__Problem to solve__. Check each line of the data for the string "appunti". Report how many have it, and give nothing else.

========================

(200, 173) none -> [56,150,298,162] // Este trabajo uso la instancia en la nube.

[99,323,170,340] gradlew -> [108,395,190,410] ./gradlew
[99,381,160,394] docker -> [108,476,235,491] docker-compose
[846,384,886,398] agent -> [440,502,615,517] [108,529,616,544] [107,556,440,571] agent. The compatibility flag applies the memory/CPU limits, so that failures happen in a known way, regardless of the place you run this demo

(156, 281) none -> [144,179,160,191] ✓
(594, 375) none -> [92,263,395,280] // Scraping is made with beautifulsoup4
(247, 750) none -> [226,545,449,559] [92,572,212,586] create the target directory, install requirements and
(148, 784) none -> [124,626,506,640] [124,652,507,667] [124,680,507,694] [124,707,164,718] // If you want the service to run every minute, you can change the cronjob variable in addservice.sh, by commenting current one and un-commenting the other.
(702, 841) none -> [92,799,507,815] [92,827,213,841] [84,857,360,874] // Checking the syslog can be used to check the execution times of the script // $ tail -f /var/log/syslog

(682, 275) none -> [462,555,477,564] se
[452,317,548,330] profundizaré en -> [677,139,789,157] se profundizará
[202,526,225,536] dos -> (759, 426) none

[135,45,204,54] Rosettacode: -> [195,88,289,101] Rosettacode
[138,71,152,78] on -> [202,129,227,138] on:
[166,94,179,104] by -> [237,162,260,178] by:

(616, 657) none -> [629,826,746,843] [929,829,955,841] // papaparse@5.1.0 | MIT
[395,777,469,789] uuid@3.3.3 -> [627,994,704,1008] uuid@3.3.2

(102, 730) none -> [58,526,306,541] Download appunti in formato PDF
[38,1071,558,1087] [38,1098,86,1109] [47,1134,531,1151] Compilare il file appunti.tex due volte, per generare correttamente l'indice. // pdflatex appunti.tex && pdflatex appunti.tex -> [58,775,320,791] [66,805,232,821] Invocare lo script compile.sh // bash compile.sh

========================

__Reply__. 2